Local authorities will have to demonstrate whether they have granted 18,000 plots for custom and self build opportunities on Right to Build Day (30 October 2019). 

This looming date is important for self and custom builders. It marks the close of the first three-year base period for the self build and custom build registers, and 336 planning authorities in England must now evidence that they can meet the demand for plots. 

The Right to Build registers provide evidence to local authorities about how many people want to build or create their own home locally, and are paired with a duty for councils to supply sufficient plots to reflect those people signed up annually.

A total of 18,000 people signed up to these registers between 1 April – 30 October 2016 during the first partial year of the legislation, which was introduced in April 2016, as set out by the Self Build and Custom Housebuilding Act 2015. 

While councils do not have to provide plots themselves, their Right to Build responsibilities mean that they have to ensure enough plots are being brought forward to the market in order to match demand on this first round of registers.
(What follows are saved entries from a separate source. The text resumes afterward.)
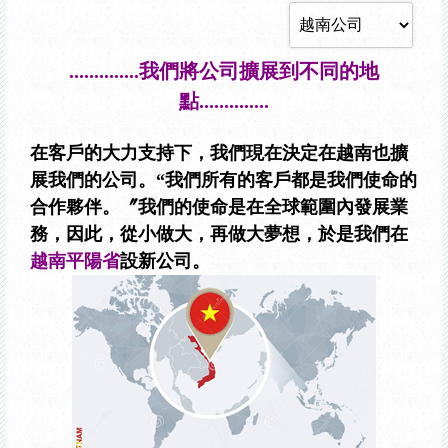
..............我們將公司擴展到不同的地
點..............
在客戶的大力支持下，我們現在決定在越南也擴
展我們的公司。“我們所有的客戶都是我們使命的
合作夥伴。〞我們的使命是在全球範圍內發展業
務，因此，從小做大，再做大夢想，於是我們在
越南平陽省
設新公司。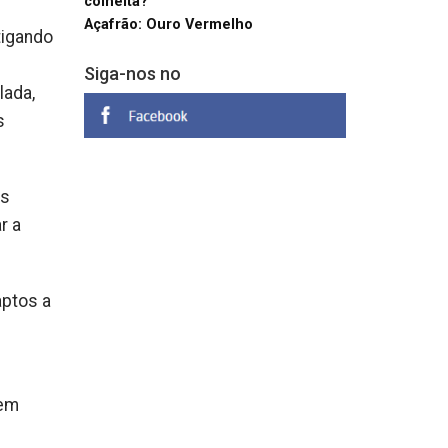
colheita?
Açafrão: Ouro Vermelho
tigando
Siga-nos no
lada,
s
os
r a
aptos a
 em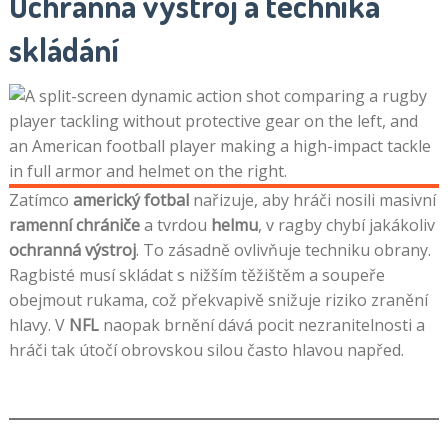
Ochranná výstroj a technika
skládání
Zatímco
americký fotbal
nařizuje, aby hráči nosili masivní
ramenní chrániče
a tvrdou
helmu
, v ragby chybí jakákoliv
ochranná výstroj
. To zásadně ovlivňuje techniku obrany.
Ragbisté musí skládat s nižším těžištěm a soupeře
obejmout rukama, což překvapivě snižuje riziko zranění
hlavy. V
NFL
naopak brnění dává pocit nezranitelnosti a
hráči tak útočí obrovskou silou často hlavou napřed.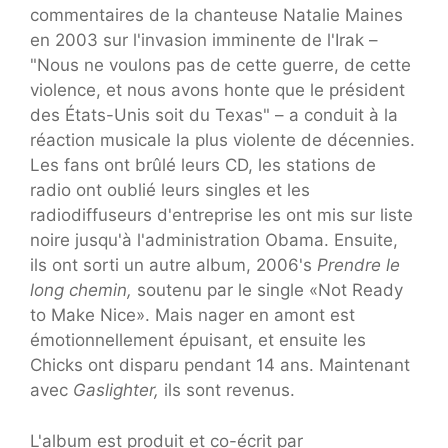
commentaires de la chanteuse Natalie Maines
en 2003 sur l'invasion imminente de l'Irak –
"Nous ne voulons pas de cette guerre, de cette
violence, et nous avons honte que le président
des États-Unis soit du Texas" – a conduit à la
réaction musicale la plus violente de décennies.
Les fans ont brûlé leurs CD, les stations de
radio ont oublié leurs singles et les
radiodiffuseurs d'entreprise les ont mis sur liste
noire jusqu'à l'administration Obama. Ensuite,
ils ont sorti un autre album, 2006's
Prendre le
long chemin,
soutenu par le single «Not Ready
to Make Nice». Mais nager en amont est
émotionnellement épuisant, et ensuite les
Chicks ont disparu pendant 14 ans. Maintenant
avec
Gaslighter,
ils sont revenus.
L'album est produit et co-écrit par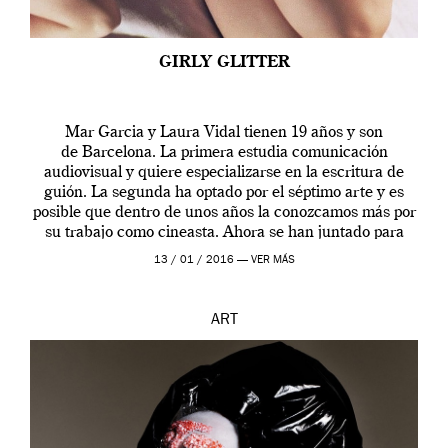
GIRLY GLITTER
Mar Garcia y Laura Vidal tienen 19 años y son
de Barcelona. La primera estudia comunicación
audiovisual y quiere especializarse en la escritura de
guión. La segunda ha optado por el séptimo arte y es
posible que dentro de unos años la conozcamos más por
su trabajo como cineasta. Ahora se han juntado para
contarnos una […]
13 / 01 / 2016 —
VER MÁS
ART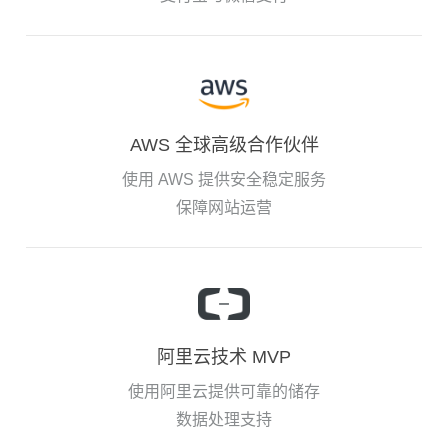
AWS 全球高级合作伙伴
使用 AWS 提供安全稳定服务
保障网站运营
阿里云技术 MVP
使用阿里云提供可靠的储存
数据处理支持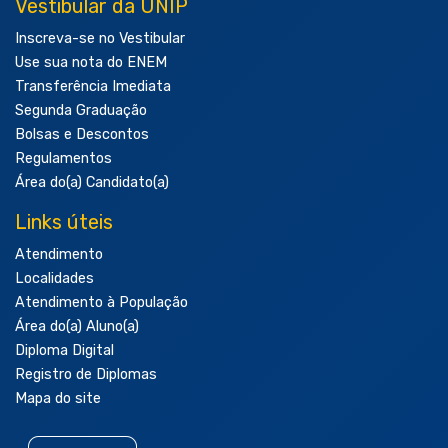
Vestibular da UNIP
Inscreva-se no Vestibular
Use sua nota do ENEM
Transferência Imediata
Segunda Graduação
Bolsas e Descontos
Regulamentos
Área do(a) Candidato(a)
Links úteis
Atendimento
Localidades
Atendimento à População
Área do(a) Aluno(a)
Diploma Digital
Registro de Diplomas
Mapa do site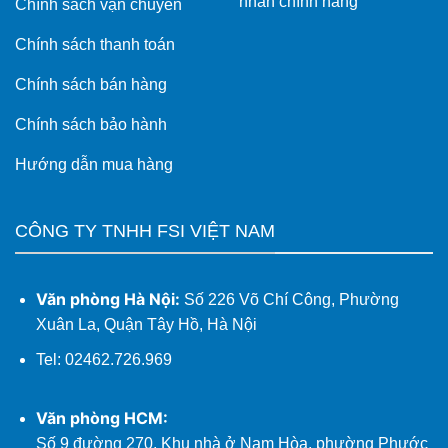
nhãn chính hãng
Chính sách vận chuyển
Chính sách thanh toán
Chính sách bán hàng
Chính sách bảo hành
Hướng dẫn mua hàng
CÔNG TY TNHH FSI VIỆT NAM
Văn phòng Hà Nội:
Số 226 Võ Chí Công, Phường
Xuân La, Quận Tây Hồ, Hà Nội
Tel: 02462.726.969
Văn phòng HCM:
Số 9 đường 270, Khu nhà ở Nam Hòa, phường Phước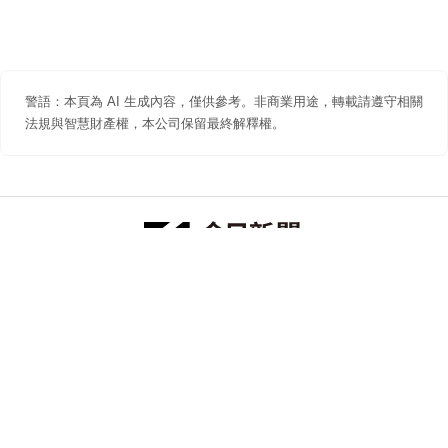
警語：本頁為 AI 生成內容，僅供參考。非商業用途，轉載請遵守相關
法規與智慧財產權，本公司保留最終解釋權。
防詐聲明
著作權聲明
免責聲明
關於我們
隱私權聲明
合作提案
追蹤 NOWNEWS 今日新聞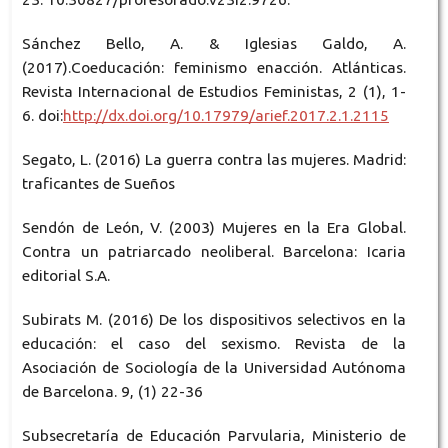
Sánchez Bello, A. & Iglesias Galdo, A.
(2017).Coeducación: feminismo enacción. Atlánticas.
Revista Internacional de Estudios Feministas, 2 (1), 1-
6. doi:
http://dx.doi.org/10.17979/arief.2017.2.1.2115
Segato, L. (2016) La guerra contra las mujeres. Madrid:
traficantes de Sueños
Sendón de León, V. (2003) Mujeres en la Era Global.
Contra un patriarcado neoliberal. Barcelona: Icaria
editorial S.A.
Subirats M. (2016) De los dispositivos selectivos en la
educación: el caso del sexismo. Revista de la
Asociación de Sociología de la Universidad Autónoma
de Barcelona. 9, (1) 22-36
Subsecretaría de Educación Parvularia, Ministerio de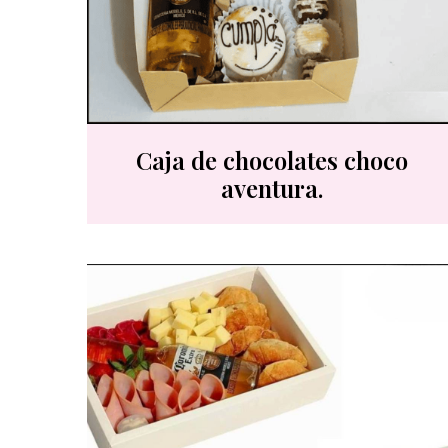
Caja de chocolates choco
aventura.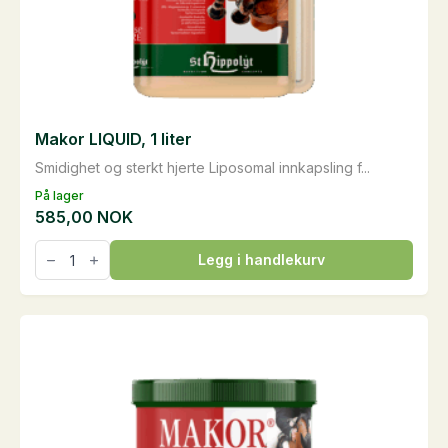
Makor LIQUID, 1 liter
Smidighet og sterkt hjerte Liposomal innkapsling f...
På lager
585,00
NOK
Makor
Legg i handlekurv
LIQUID,
1
liter
antall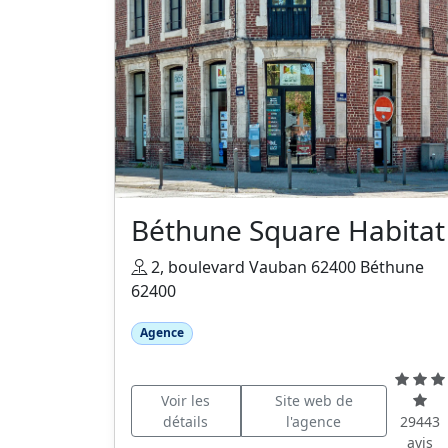
Béthune Square Habitat
2, boulevard Vauban 62400 Béthune
62400
Agence
Voir les
Site web de
détails
l'agence
29443
avis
“The sector has had to wait a long time…”

In each of the last three years the National Custom and Self Build Association (NaCSBA) has conducted a Freedom of Information request to establish how many people have signed up to the registers, and it will do this again following Right to Build Day.
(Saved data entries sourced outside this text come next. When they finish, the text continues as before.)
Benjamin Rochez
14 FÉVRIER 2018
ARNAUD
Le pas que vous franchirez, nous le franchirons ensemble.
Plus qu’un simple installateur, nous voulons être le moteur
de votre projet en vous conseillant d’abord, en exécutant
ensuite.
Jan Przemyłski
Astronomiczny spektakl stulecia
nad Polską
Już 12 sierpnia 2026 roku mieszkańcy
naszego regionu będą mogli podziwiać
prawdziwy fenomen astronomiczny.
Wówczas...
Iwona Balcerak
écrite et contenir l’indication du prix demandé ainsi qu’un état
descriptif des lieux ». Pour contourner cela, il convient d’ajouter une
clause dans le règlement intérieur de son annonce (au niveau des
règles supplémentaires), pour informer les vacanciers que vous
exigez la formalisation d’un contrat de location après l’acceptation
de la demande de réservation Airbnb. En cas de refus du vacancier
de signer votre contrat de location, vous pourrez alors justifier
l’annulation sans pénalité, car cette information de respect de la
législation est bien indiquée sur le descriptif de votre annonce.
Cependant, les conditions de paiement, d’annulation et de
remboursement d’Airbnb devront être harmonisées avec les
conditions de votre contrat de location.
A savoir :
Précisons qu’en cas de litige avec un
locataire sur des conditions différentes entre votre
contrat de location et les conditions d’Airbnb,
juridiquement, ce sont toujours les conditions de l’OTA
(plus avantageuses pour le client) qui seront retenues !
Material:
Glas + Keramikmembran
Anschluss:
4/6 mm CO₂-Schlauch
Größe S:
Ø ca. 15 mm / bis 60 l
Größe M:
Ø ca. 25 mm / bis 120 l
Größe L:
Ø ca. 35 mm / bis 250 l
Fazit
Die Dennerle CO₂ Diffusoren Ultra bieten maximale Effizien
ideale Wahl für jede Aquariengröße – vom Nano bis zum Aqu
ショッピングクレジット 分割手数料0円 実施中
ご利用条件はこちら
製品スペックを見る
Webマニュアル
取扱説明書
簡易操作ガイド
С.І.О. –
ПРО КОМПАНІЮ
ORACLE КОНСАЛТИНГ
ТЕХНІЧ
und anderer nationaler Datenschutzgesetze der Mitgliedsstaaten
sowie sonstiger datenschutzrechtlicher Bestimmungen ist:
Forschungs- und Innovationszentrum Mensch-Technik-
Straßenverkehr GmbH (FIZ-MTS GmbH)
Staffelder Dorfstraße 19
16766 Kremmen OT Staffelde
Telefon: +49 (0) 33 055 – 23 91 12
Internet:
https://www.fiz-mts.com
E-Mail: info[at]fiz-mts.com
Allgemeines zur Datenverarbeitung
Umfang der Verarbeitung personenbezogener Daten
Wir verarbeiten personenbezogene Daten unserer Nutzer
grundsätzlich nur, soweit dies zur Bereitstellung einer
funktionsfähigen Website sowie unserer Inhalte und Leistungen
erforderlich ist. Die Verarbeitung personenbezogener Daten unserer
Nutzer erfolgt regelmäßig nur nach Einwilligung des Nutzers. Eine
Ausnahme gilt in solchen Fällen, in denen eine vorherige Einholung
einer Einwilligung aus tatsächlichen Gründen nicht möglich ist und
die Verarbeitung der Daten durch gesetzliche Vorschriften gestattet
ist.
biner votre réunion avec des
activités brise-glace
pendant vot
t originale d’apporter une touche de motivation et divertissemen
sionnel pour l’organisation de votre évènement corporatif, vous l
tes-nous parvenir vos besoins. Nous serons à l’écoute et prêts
In 2018 NaCSBA’s data revealed inconsistencies across the country and a postcode lottery of provision. Andrew Baddeley-Chappell, CEO of NaCSBA, is insistent the government must be held to its commitment if it is deemed that sufficient action has not been taken. 
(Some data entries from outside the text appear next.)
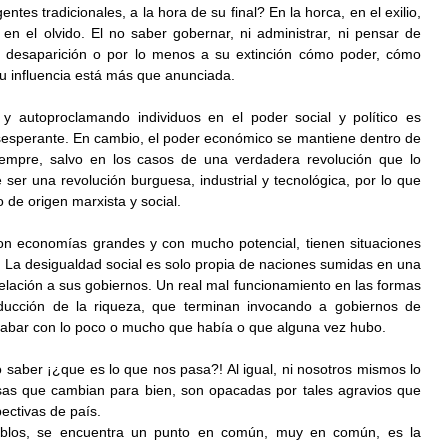
ntes tradicionales, a la hora de su final? En la horca, en el exilio, 
 en el olvido. El no saber gobernar, ni administrar, ni pensar de 
a desaparición o por lo menos a su extinción cómo poder, cómo 
su influencia está más que anunciada.  
 autoproclamando individuos en el poder social y político es 
esperante. En cambio, el poder económico se mantiene dentro de 
empre, salvo en los casos de una verdadera revolución que lo 
er una revolución burguesa, industrial y tecnológica, por lo que 
 de origen marxista y social. 
on economías grandes y con mucho potencial, tienen situaciones 
. La desigualdad social es solo propia de naciones sumidas en una 
elación a sus gobiernos. Un real mal funcionamiento en las formas 
ducción de la riqueza, que terminan invocando a gobiernos de 
cabar con lo poco o mucho que había o que alguna vez hubo. 
 saber ¡¿que es lo que nos pasa?! Al igual, ni nosotros mismos lo 
as que cambian para bien, son opacadas por tales agravios que 
ectivas de país. 
ueblos, se encuentra un punto en común, muy en común, es la 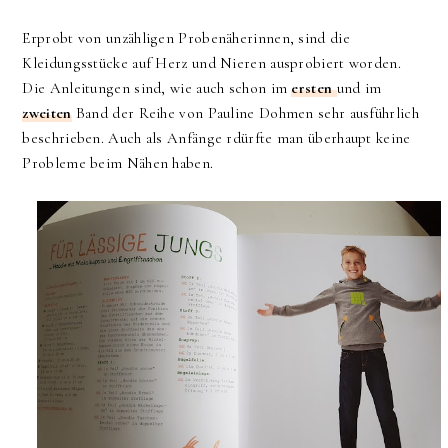
Erprobt von unzähligen Probenäherinnen, sind die
Kleidungsstücke auf Herz und Nieren ausprobiert worden.
Die Anleitungen sind, wie auch schon im
ersten
und im
zweiten
Band der Reihe von Pauline Dohmen sehr ausführlich
beschrieben. Auch als Anfänge rdürfte man überhaupt keine
Probleme beim Nähen haben.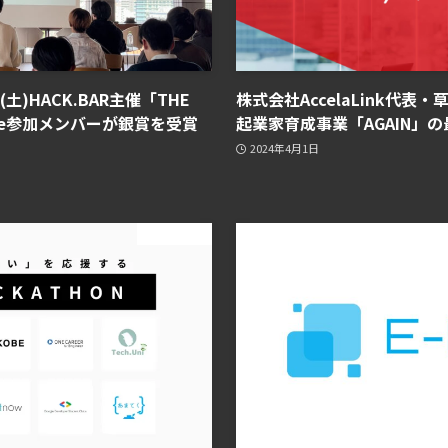
(土)HACK.BAR主催「THE
株式会社AccelaLink代
pple参加メンバーが銀賞を受賞
起業家育成事業「AGAIN」
2024年4月1日
ニュース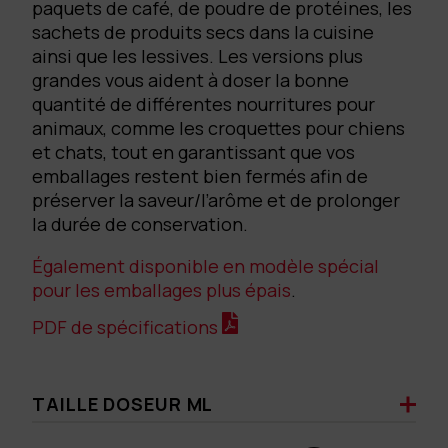
paquets de café, de poudre de protéines, les
sachets de produits secs dans la cuisine
ainsi que les lessives. Les versions plus
grandes vous aident à doser la bonne
quantité de différentes nourritures pour
animaux, comme les croquettes pour chiens
et chats, tout en garantissant que vos
emballages restent bien fermés afin de
préserver la saveur/l’arôme et de prolonger
la durée de conservation.
Également disponible en modèle spécial
pour les emballages plus épais
.
PDF de spécifications
TAILLE DOSEUR ML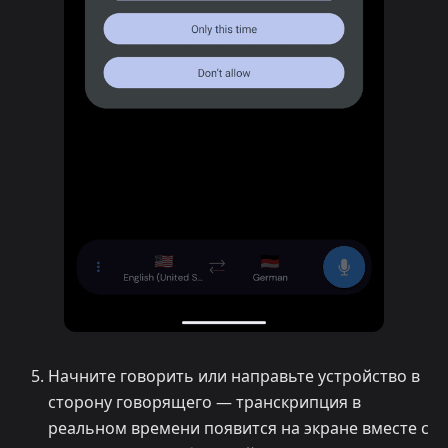
Начните говорить или направьте устройство в
сторону говорящего — транскрипция в
реальном времени появится на экране вместе с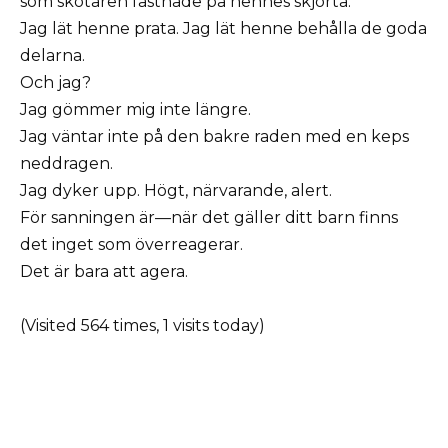
som skötaren fastnade på hennes skjorta.
Jag lät henne prata. Jag lät henne behålla de goda
delarna.
Och jag?
Jag gömmer mig inte längre.
Jag väntar inte på den bakre raden med en keps
neddragen.
Jag dyker upp. Högt, närvarande, alert.
För sanningen är—när det gäller ditt barn finns
det inget som överreagerar.
Det är bara att agera.
(Visited 564 times, 1 visits today)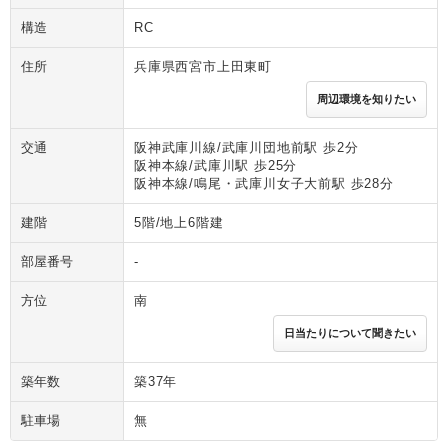
構造
RC
住所
兵庫県西宮市上田東町
周辺環境を知りたい
交通
阪神武庫川線/武庫川団地前駅 歩2分
阪神本線/武庫川駅 歩25分
阪神本線/鳴尾・武庫川女子大前駅 歩28分
建階
5階/地上6階建
部屋番号
-
方位
南
日当たりについて聞きたい
築年数
築37年
駐車場
無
“The sector has had to wait a long time since the legislation was passed but we are now able to find out for certain how effective it has been,” said Mr Baddeley-Chappell. 

“Our annual research and the work of the Right to Build Task Force has helped us to identify good, bad and some downright ugly performance from Local Authorities, and we will hold the government to its commitment to consider taking further action including possible changes to legislation if they do not believe sufficient action is being taken.”